Acknowledging that while novel mutations do occur, molecular biologist Soren Lovtrup, of the University of Goterborg in Sweden, writes, “micromutations do occur, but the theory that these alone can account for evolutionary change is either falsified, or else it is an unfalsifiable, hence metaphysical theory.” Lovtrup continues by lamenting the core of evolution’s central dogma: I suppose that nobody will deny that it is a great misfortune if an entire branch of science becomes addicted to a false theory. But this is what has happened in biology.… I believe that one day the Darwinian myth will be ranked the greatest deceit in the history of science. When this happens many people will pose the question: How did this ever happen?”
Are the mutations directed or undirected? At the core of the central dogma is the accumulation of novel mutations. For Darwin, evolution was a directed process. In The Origin of Species, Darwin wrote, “I was so convinced that not even a stripe of colour appears from what is commonly called chance.” Acquiring directed variations is the kingpin in Darwin’s theory. Darwin envisioned that “all spontaneous variations in the right direction will thus be preserved.”
Since the origin of new variations is mutation dependent, does the evidence favor directed or undirected (random) mutations? In an article published in Nature in 1988, Harvard University molecular biologists John Cairns, Julie Overbaugh, and Stephan Miller reconfirmed the Luria–Delbrück experiment, demonstrating the undirected nature of bacterial mutations: “As the result of studies of bacterial variation, it is now widely believed that mutations arise continuously and without any consideration for their utility.”

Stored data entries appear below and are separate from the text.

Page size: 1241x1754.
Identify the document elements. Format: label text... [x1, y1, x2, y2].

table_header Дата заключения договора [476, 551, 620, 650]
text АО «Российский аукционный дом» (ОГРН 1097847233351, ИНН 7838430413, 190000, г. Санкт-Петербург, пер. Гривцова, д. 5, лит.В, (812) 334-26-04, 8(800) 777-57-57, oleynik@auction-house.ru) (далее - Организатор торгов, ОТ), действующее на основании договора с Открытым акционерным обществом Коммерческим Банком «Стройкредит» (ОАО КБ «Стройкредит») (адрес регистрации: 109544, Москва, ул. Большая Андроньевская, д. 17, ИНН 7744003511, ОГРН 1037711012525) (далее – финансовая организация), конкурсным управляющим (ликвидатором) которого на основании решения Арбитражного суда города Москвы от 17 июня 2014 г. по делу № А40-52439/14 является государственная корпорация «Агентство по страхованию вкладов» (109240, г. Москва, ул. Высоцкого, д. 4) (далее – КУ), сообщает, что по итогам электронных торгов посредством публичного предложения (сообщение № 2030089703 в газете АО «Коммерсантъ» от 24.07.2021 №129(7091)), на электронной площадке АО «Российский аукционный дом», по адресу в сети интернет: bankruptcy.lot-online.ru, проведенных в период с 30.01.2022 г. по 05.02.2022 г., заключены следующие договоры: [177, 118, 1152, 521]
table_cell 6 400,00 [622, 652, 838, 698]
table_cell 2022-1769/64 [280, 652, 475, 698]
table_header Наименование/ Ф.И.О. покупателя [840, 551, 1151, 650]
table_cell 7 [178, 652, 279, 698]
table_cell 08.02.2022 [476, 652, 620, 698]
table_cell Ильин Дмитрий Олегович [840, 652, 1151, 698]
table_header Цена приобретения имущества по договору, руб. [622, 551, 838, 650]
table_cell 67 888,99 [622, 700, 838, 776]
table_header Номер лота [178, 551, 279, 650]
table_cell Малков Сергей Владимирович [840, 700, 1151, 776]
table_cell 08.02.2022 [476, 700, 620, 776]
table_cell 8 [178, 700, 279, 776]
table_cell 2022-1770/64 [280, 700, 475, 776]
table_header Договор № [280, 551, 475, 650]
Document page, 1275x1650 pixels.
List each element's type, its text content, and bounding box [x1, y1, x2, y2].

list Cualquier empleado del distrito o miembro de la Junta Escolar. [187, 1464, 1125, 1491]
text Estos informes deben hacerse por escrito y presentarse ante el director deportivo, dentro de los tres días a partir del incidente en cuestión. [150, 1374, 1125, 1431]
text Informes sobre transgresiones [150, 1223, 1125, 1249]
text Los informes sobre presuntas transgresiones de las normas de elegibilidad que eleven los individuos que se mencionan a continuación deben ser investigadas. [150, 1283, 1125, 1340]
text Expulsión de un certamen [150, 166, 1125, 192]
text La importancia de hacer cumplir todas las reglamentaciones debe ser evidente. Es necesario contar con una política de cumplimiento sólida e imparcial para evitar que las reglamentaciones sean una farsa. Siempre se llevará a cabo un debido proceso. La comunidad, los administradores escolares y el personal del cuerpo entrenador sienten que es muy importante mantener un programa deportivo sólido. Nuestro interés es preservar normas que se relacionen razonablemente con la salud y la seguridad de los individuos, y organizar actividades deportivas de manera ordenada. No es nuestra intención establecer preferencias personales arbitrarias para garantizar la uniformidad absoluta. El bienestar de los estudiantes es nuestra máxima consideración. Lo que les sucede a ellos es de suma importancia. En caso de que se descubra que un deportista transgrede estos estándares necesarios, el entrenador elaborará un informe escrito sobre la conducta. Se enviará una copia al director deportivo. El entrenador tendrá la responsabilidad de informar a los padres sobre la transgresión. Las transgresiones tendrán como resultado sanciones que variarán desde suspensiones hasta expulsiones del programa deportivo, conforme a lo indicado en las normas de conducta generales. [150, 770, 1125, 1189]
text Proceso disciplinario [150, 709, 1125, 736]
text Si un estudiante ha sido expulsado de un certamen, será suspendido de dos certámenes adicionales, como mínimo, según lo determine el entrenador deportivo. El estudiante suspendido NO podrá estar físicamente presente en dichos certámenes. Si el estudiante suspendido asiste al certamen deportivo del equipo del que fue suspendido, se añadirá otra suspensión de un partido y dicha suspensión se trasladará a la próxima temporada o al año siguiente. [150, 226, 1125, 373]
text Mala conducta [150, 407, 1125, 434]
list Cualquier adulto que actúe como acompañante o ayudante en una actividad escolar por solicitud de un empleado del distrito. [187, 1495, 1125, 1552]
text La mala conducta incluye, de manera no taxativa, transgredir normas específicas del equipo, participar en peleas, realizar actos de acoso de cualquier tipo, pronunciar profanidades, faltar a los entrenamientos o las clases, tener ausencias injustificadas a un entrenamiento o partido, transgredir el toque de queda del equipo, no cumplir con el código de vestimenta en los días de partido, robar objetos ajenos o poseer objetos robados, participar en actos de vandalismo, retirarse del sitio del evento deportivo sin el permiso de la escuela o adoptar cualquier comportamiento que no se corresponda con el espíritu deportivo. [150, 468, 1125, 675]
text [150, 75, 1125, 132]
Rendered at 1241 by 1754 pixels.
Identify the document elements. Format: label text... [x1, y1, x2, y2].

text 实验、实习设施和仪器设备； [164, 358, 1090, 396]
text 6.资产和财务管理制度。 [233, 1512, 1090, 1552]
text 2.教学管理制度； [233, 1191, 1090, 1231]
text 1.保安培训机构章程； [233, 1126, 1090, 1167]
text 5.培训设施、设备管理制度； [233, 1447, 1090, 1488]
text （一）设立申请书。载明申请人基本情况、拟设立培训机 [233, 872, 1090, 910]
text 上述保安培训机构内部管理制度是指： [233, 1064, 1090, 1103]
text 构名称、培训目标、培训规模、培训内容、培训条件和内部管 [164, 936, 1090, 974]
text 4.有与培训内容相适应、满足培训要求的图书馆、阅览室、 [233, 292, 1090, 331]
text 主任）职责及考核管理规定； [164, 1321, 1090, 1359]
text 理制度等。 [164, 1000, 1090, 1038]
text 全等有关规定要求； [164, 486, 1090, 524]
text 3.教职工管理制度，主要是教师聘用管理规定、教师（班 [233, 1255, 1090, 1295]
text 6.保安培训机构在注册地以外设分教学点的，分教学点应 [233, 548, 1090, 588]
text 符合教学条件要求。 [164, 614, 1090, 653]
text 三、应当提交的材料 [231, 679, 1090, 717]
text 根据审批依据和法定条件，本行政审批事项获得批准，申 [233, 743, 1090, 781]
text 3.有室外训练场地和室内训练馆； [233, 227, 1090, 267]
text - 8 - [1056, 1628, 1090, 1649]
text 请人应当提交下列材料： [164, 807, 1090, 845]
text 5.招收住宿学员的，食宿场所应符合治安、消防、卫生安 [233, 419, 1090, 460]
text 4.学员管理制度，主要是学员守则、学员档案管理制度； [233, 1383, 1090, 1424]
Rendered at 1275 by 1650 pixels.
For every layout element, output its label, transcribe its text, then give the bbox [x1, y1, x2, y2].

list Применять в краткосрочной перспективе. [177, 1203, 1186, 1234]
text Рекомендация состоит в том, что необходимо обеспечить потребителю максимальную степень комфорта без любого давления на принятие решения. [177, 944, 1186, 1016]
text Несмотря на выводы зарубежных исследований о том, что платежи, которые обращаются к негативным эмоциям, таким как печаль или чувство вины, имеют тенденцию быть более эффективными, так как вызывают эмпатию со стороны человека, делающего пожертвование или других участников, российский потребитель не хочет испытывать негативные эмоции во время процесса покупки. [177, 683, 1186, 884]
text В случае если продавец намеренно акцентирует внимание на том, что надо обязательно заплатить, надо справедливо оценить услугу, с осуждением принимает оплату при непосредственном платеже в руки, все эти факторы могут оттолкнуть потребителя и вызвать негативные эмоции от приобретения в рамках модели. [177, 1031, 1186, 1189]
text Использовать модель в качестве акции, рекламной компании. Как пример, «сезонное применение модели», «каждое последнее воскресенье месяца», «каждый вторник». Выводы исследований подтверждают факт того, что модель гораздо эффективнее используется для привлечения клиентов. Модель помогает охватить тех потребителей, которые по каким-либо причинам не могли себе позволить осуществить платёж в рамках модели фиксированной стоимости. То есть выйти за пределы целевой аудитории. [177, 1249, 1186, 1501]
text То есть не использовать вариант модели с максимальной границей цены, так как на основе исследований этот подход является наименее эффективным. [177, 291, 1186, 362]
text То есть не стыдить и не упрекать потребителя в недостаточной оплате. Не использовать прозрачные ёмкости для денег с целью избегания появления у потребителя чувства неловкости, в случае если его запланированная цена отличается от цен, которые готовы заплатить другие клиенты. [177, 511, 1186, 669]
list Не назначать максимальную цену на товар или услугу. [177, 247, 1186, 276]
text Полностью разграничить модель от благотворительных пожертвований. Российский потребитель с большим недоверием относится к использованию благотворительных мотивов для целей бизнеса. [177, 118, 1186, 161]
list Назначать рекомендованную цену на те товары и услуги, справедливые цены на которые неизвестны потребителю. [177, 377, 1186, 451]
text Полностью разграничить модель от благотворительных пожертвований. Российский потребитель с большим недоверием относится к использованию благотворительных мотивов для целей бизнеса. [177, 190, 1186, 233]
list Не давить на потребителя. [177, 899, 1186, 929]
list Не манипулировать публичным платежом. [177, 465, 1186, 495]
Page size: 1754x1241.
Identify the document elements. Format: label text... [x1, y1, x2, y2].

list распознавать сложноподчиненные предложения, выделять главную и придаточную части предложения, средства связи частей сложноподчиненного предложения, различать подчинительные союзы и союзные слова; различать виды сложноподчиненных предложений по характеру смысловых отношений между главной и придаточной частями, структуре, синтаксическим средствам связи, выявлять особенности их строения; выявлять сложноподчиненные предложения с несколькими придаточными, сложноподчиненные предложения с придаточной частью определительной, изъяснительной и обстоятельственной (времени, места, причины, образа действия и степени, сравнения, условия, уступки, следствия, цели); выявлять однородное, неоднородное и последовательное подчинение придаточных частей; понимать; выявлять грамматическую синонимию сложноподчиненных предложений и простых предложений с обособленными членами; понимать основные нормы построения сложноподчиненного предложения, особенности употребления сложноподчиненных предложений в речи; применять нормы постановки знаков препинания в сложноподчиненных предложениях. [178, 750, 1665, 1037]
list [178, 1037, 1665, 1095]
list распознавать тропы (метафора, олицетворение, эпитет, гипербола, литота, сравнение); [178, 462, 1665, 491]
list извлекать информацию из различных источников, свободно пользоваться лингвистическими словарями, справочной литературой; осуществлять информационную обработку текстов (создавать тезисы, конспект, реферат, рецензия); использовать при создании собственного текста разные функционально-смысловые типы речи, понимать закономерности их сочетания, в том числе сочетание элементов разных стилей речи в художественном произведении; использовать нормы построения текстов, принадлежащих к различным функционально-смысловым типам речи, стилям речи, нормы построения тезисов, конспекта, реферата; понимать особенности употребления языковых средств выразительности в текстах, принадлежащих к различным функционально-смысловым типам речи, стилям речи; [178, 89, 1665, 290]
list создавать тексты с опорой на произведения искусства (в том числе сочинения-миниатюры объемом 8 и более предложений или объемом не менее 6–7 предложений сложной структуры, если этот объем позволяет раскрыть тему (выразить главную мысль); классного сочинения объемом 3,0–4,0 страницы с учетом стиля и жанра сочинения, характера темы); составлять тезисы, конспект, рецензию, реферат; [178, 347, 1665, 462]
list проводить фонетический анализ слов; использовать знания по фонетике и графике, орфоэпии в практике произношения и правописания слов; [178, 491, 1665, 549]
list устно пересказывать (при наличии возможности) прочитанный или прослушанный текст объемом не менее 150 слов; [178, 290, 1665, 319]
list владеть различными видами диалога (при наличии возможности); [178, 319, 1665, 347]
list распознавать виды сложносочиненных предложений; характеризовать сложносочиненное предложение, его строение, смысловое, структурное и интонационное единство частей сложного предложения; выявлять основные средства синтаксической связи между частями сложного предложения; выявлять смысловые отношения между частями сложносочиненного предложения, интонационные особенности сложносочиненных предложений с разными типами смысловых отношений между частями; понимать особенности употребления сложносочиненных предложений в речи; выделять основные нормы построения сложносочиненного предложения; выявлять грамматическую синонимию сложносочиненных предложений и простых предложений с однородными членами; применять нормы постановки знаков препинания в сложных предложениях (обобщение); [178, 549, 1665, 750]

To further investigate whether mutations are directed or random, the Cairns team suggested a series of experiments to detect directional mutations. In 2002, Susan Slechta of the University of Utah and Jing Liu of the Swedish Institute for Infectious Disease Control published a research paper using Cairn’s team’s suggestions and discovered no evidence for directional mutations.
Continuing the search for directional mutations, researchers Monica Sala and Simon Wain-Hobson from the Pasteur Institute in France examined eighty-five sets of proteins from viruses that are known to infect bacteria, plants, and mammals. The results, published in a 2000 paper entitled “Are RNA Viruses Adapting or Merely Changing?” revealed that even though viruses mutate rapidly, the mutations occur randomly and are not directed to adapting to the environment.
To the question, can microorganisms change over time? The answer is yes. To the next question, are they “purposefully evolving”? The answer is no. Genetic mutations responsible for antibiotic resistance in bacteria do not arise from the need of an organism to develop such resistance. As evolutionist, Douglas Futuyma explains, “the adaptive ‘needs’ of the species do not increase the likelihood that an adaptive mutation will occur; mutations are not directed toward the adaptive needs of the moment…. Mutations have causes, but the species’ need to adapt isn’t one of them.”
From the current scientific evidence, two key factors emerge in reference to mutations. First, a range of potential favorable mutations is an inherent characteristic of an organism, and second, these potential mutations occur in a random fashion unrelated to the environmental conditions. This current evidence contradicts Darwin’s theory of the directed and purposeful evolution of species—that forms the Tree of Life.